If you’re like me, sometimes you long for the days of a social media-free world. A time when we had no idea what everyone else was doing, how many kids they had, and what careers they had built. Imagine only holding in our minds the information that was provided to us through connections with others in real life. Unfortunately, or fortunately, social media is here to stay.
So, what does this have to do with our mental health? More and more, I have clients discussing the impact that social media is having on their mental health. They’re often unaware of the direct impact but will say things like, “Everyone else seems to be doing better than I am,” “This person’s house is far more organized than mine,” and the dreaded “I’m not as good a parent as my friends.”
When I ask them how they know this, they comment that they see perfect-looking homes, families, meals, vacations and children all over their social media. We’ve heard of doomsday scrolling, where bad news stories are consumed endlessly, but perhaps we should create a term for toxic comparison scrolling.
We often discuss how parents must teach their children how to use social media and the internet responsibly, but this must also apply equally to adults. We did not grow up with social media and likely began using it in early adulthood. No one taught us, we’ve just logged in and started posting!
Scrolling daily impacts our mental health, and we need to consume this information responsibly. In my professional practice, the incessant scrolling we all participate in is causing intensified symptoms of depression and anxiety. “Am I a good enough parent” is often an underlying thought. With this in mind, there are three rules I encourage my clients to abide by when scrolling something like Instagram.
Instagram is a wonderful tool to share our lives, but what are we really sharing? Snapshots. And not just snapshots, carefully curated moments of joy. This joy is not fake, but it’s not the whole story.
I often joke that I intentionally don’t capture the moments of whining, complaining and melting down in my home. These are not picture-worthy. I have a camera full of selfies with my kids on the days I did my hair, put on real clothes, and maybe even put on some makeup.
Moments like the one I’m in right now where I’m typing on my computer, in pyjamas, with a 10-month-old in his exersaucer and an 8-year-old complaining that the Play Station isn’t connected, all while our puppy chews on his brand new dog bed and pulls out the stuffing (potentially to attempt to put me over the edge) will not be captured, let alone posted!

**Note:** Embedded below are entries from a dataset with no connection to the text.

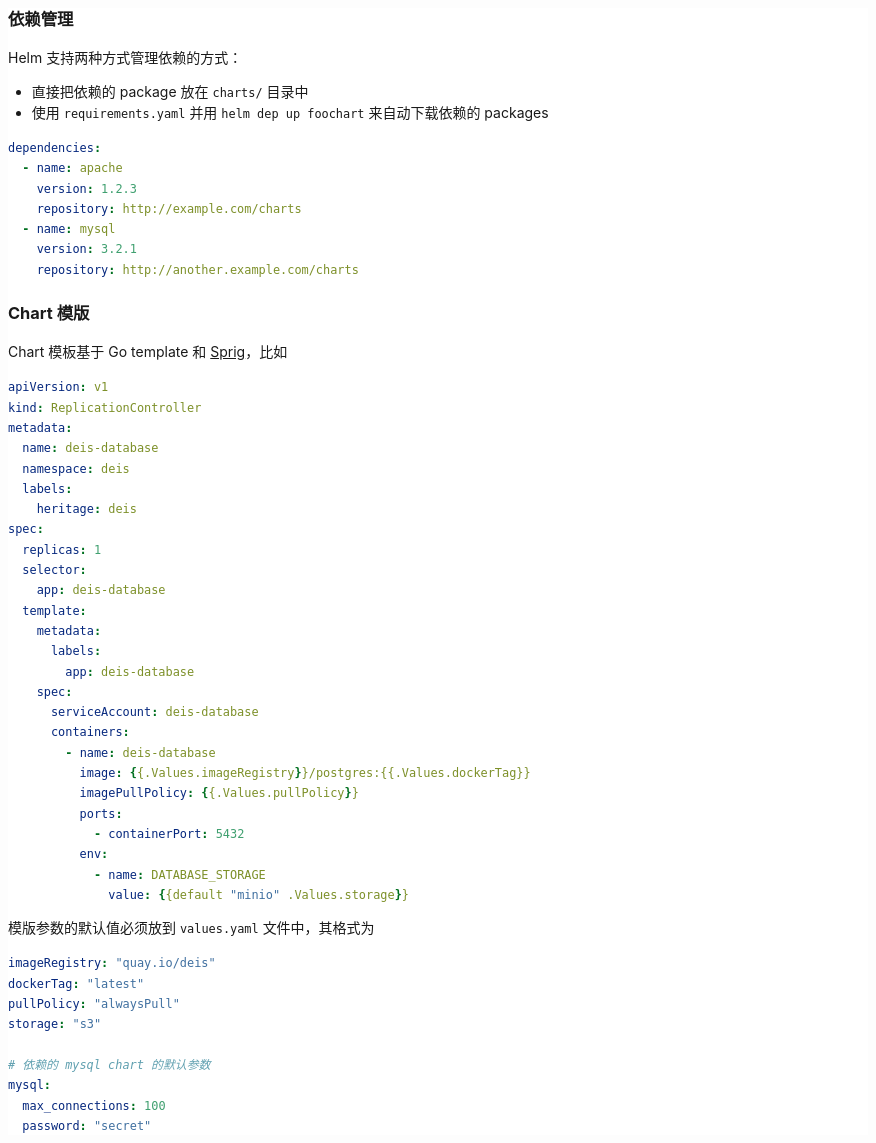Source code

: ### 依赖管理

Helm 支持两种方式管理依赖的方式：

- 直接把依赖的 package 放在 `charts/` 目录中
- 使用 `requirements.yaml` 并用 `helm dep up foochart` 来自动下载依赖的 packages

```yaml
dependencies:
  - name: apache
    version: 1.2.3
    repository: http://example.com/charts
  - name: mysql
    version: 3.2.1
    repository: http://another.example.com/charts
```

### Chart 模版

Chart 模板基于 Go template 和 [Sprig](https://github.com/Masterminds/sprig)，比如

```yaml
apiVersion: v1
kind: ReplicationController
metadata:
  name: deis-database
  namespace: deis
  labels:
    heritage: deis
spec:
  replicas: 1
  selector:
    app: deis-database
  template:
    metadata:
      labels:
        app: deis-database
    spec:
      serviceAccount: deis-database
      containers:
        - name: deis-database
          image: {{.Values.imageRegistry}}/postgres:{{.Values.dockerTag}}
          imagePullPolicy: {{.Values.pullPolicy}}
          ports:
            - containerPort: 5432
          env:
            - name: DATABASE_STORAGE
              value: {{default "minio" .Values.storage}}
```

模版参数的默认值必须放到 `values.yaml` 文件中，其格式为

```yaml
imageRegistry: "quay.io/deis"
dockerTag: "latest"
pullPolicy: "alwaysPull"
storage: "s3"

# 依赖的 mysql chart 的默认参数
mysql:
  max_connections: 100
  password: "secret"
```
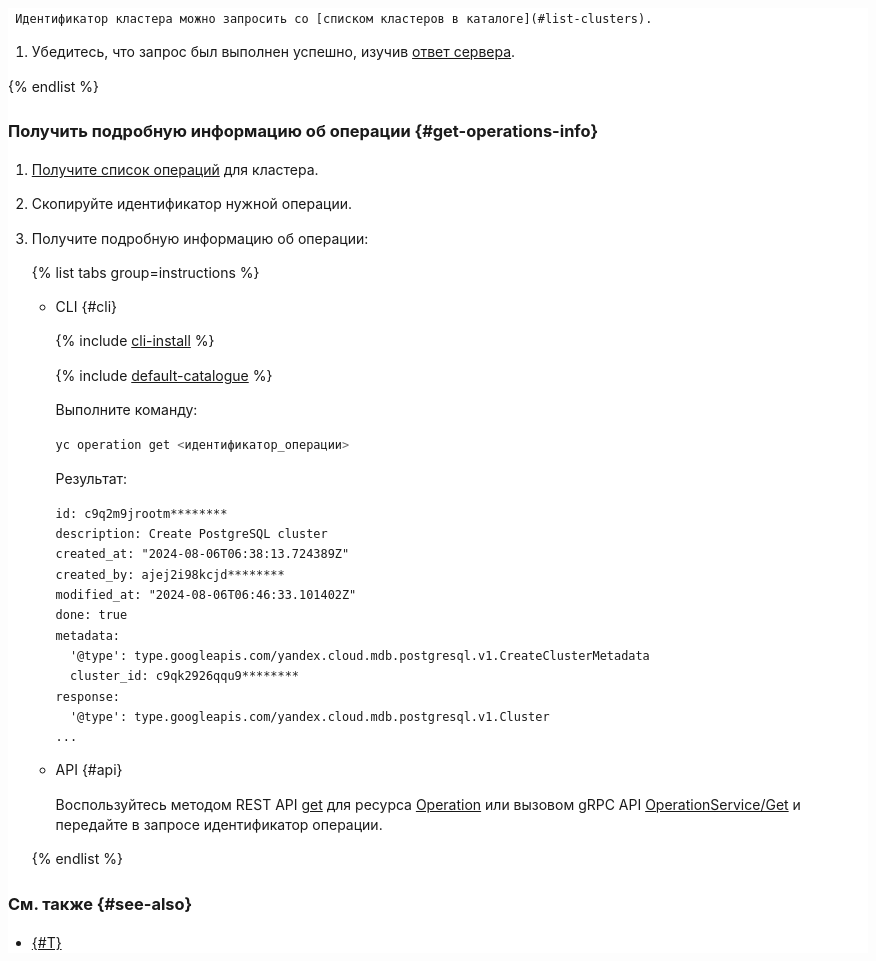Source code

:      Идентификатор кластера можно запросить со [списком кластеров в каталоге](#list-clusters).

  1. Убедитесь, что запрос был выполнен успешно, изучив [ответ сервера](../api-ref/grpc/cluster_service.md#ListClusterOperationsResponse).

{% endlist %}

### Получить подробную информацию об операции {#get-operations-info}

1. [Получите список операций](#get-operations) для кластера.
1. Скопируйте идентификатор нужной операции.
1. Получите подробную информацию об операции:

   {% list tabs group=instructions %}

   - CLI {#cli}

     {% include [cli-install](../../_includes/cli-install.md) %}

     {% include [default-catalogue](../../_includes/default-catalogue.md) %}

     Выполните команду:

     ```bash
     yc operation get <идентификатор_операции>
     ```

     Результат:

     ```text
     id: c9q2m9jrootm********
     description: Create PostgreSQL cluster
     created_at: "2024-08-06T06:38:13.724389Z"
     created_by: ajej2i98kcjd********
     modified_at: "2024-08-06T06:46:33.101402Z"
     done: true
     metadata:
       '@type': type.googleapis.com/yandex.cloud.mdb.postgresql.v1.CreateClusterMetadata
       cluster_id: c9qk2926qqu9********
     response:
       '@type': type.googleapis.com/yandex.cloud.mdb.postgresql.v1.Cluster
     ...
     ```

   - API {#api}

     Воспользуйтесь методом REST API [get](../api-ref/Cluster/get.md) для ресурса [Operation](../api-ref/Operation/index.md) или вызовом gRPC API [OperationService/Get](../api-ref/grpc/operation_service.md#Get) и передайте в запросе идентификатор операции.

   {% endlist %}

### См. также {#see-also}

* [{#T}](../../api-design-guide/concepts/about-async.md)
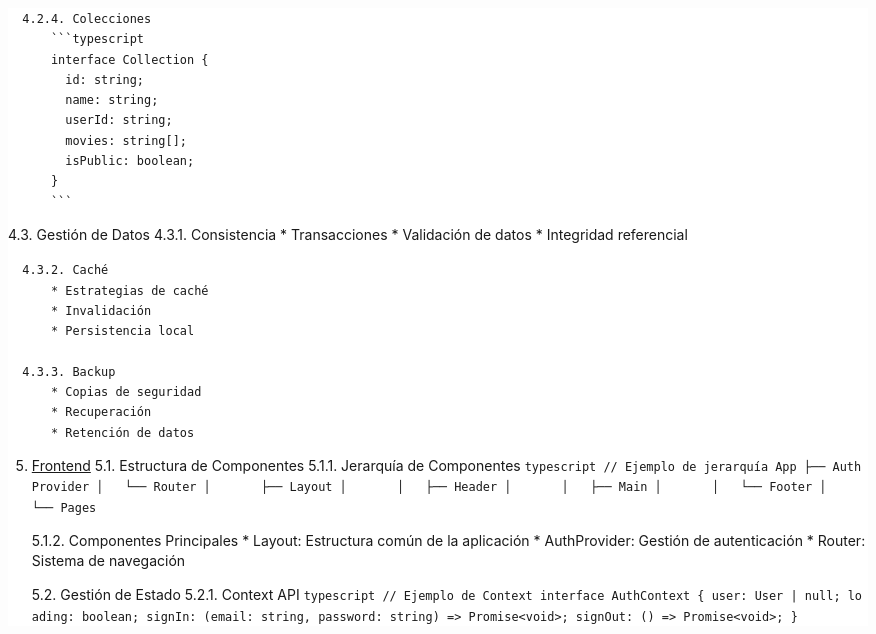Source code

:       4.2.4. Colecciones
          ```typescript
          interface Collection {
            id: string;
            name: string;
            userId: string;
            movies: string[];
            isPublic: boolean;
          }
          ```

   4.3. Gestión de Datos
      4.3.1. Consistencia
          * Transacciones
          * Validación de datos
          * Integridad referencial
      
      4.3.2. Caché
          * Estrategias de caché
          * Invalidación
          * Persistencia local
      
      4.3.3. Backup
          * Copias de seguridad
          * Recuperación
          * Retención de datos

5. [Frontend](05_frontend.md)
   5.1. Estructura de Componentes
      5.1.1. Jerarquía de Componentes
          ```typescript
          // Ejemplo de jerarquía
          App
            ├── AuthProvider
            │   └── Router
            │       ├── Layout
            │       │   ├── Header
            │       │   ├── Main
            │       │   └── Footer
            │       └── Pages
          ```
      
      5.1.2. Componentes Principales
          * Layout: Estructura común de la aplicación
          * AuthProvider: Gestión de autenticación
          * Router: Sistema de navegación

   5.2. Gestión de Estado
      5.2.1. Context API
          ```typescript
          // Ejemplo de Context
          interface AuthContext {
            user: User | null;
            loading: boolean;
            signIn: (email: string, password: string) => Promise<void>;
            signOut: () => Promise<void>;
          }
          ```
      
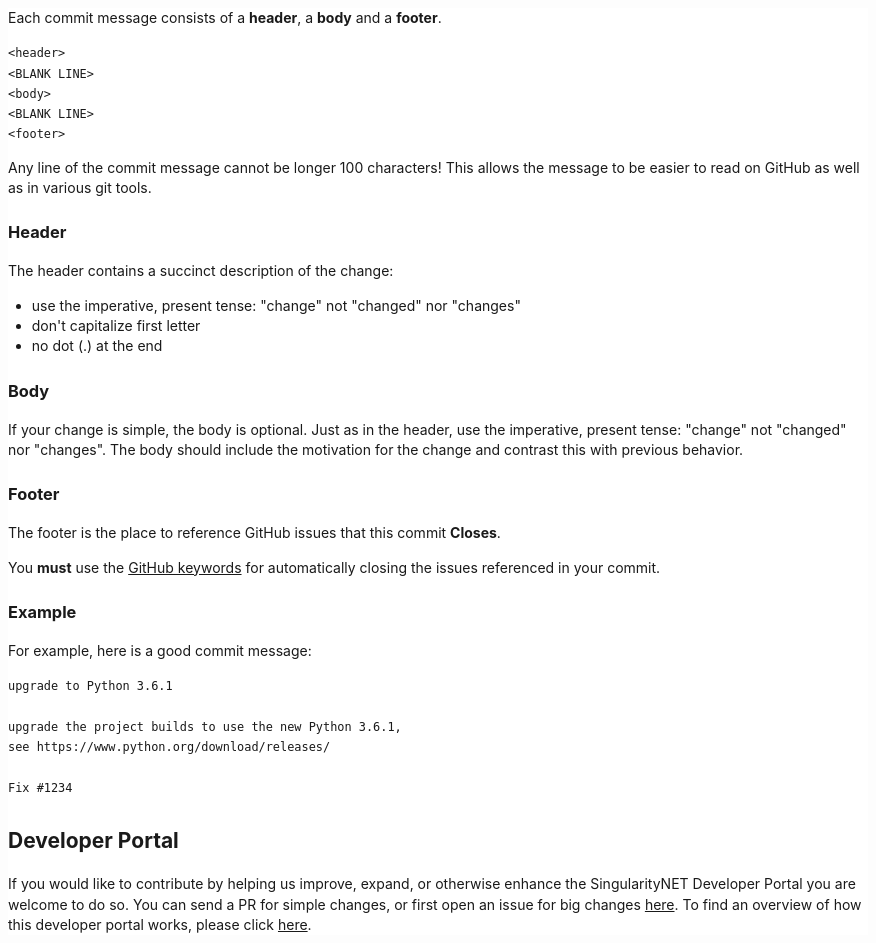Each commit message consists of a **header**, a **body** and a **footer**.

```
<header>
<BLANK LINE>
<body>
<BLANK LINE>
<footer>
```

Any line of the commit message cannot be longer 100 characters! This allows the message to be easier
to read on GitHub as well as in various git tools.

### Header
The header contains a succinct description of the change:

-   use the imperative, present tense: "change" not "changed" nor "changes"
-   don't capitalize first letter
-   no dot (.) at the end

### Body
If your change is simple, the body is optional. Just as in the header, use the imperative, present tense: "change" not "changed" nor "changes". The body should include the motivation for the change and contrast this with previous behavior.

### Footer
The footer is the place to reference GitHub issues that this commit **Closes**.

You **must** use the [GitHub keywords](https://help.github.com/articles/closing-issues-via-commit-messages) for
automatically closing the issues referenced in your commit.

### Example
For example, here is a good commit message:

```
upgrade to Python 3.6.1

upgrade the project builds to use the new Python 3.6.1,
see https://www.python.org/download/releases/

Fix #1234
```

## Developer Portal
If you would like to contribute by helping us improve, expand, or otherwise enhance the SingularityNET Developer Portal you are welcome to do so. You can send a PR for simple changes, or first open an issue for big changes [here](https://github.com/singnet/dev-portal/issues). To find an overview of how this developer portal works, please click [here](/docs/all/contribute).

I encourage clients to open their own Instagram and to ask themselves how others might view their life. Chances are, it looks wonderful and would be envied by many. Social media is a snapshot in time, not a long narrative.
Another tip I give my clients is to be intentional about who they follow. We all follow our friends and family but be mindful of following public figures. Remind yourself that social media makes us feel like we’re getting to know celebrities and their lives, while in reality, they often portray a very curated image.
Their posts may be linked to advertising opportunities or partnerships, and they have a team behind them doing this. Several of these people are often in financial positions that the average family will never reach and are given free items and opportunities in exchange for posting.
That extravagant children’s birthday party or VIP vacation is not reasonable for the average parent. For many, this can lead to feelings of inadequacy, guilt and even shame about the type of parent that they are.
If this happens, I often ask my clients to cleanse the list of accounts they’re following. Do these accounts help me or hurt me? How do I feel looking at them? Are they boosting my confidence? If the answer is no, consider hitting the unfollow button.
The flip side to this is that many accounts on Instagram or TikTok are now committed to showing real life. Homes that are not magazine ready and look lived in, parents serving mac and cheese and hot dogs for dinner, and kids wearing uncoordinated outfits designed for play. These accounts can provide many parents with a sense of validation and understanding as we often see ourselves in these images.
If you find that you’re struggling, I encourage you to take a few moments now and take an inventory of who you follow.
Finally, being mindful of our mood can be very beneficial when we open our apps, how we feel when scrolling can impact how we interpret information presented to us and strengthen unhelpful narratives about ourselves and the world around us.
If you’re dealing with bedtime, and everyone is exhausted, one child just remembered that they have homework due tomorrow, your dog just woke up your baby, and you still have a kitchen to clean – from personal experience, you’re likely not in the best mindset.
Opening your phone for a quick scroll and seeing images of happy families may lead to negative thoughts such as “I’ll bet they don’t have these issues.” Alternatively, when we’re in a positive mood and feel good about our lives and skills, we may see the exact same picture and think to ourselves, “What a lovely picture of them!”
The main difference here is how our negative emotions can have us internalize situations. Suddenly that picture we’re viewing has everything to do with us and our skills instead of separating ourselves from this person’s life.
Checking in with yourself before you scroll can be a very handy tool. Ask yourself why you’re scrolling and if you think it will be helpful or hurtful in the moment.
Remember, social media is a place to share the good moments of ourselves and our families, but these moments are fleeting and never represent any family’s full reality. Everyone struggles, everyone has messes, and everyone questions themselves. Use social media responsibly and intentionally to help protect your mental health.
Stefanie Peachey is a Registered Social Worker and Accredited Family Mediator. She is the founder of Peachey Counselling and Family Support in Burlington, ON.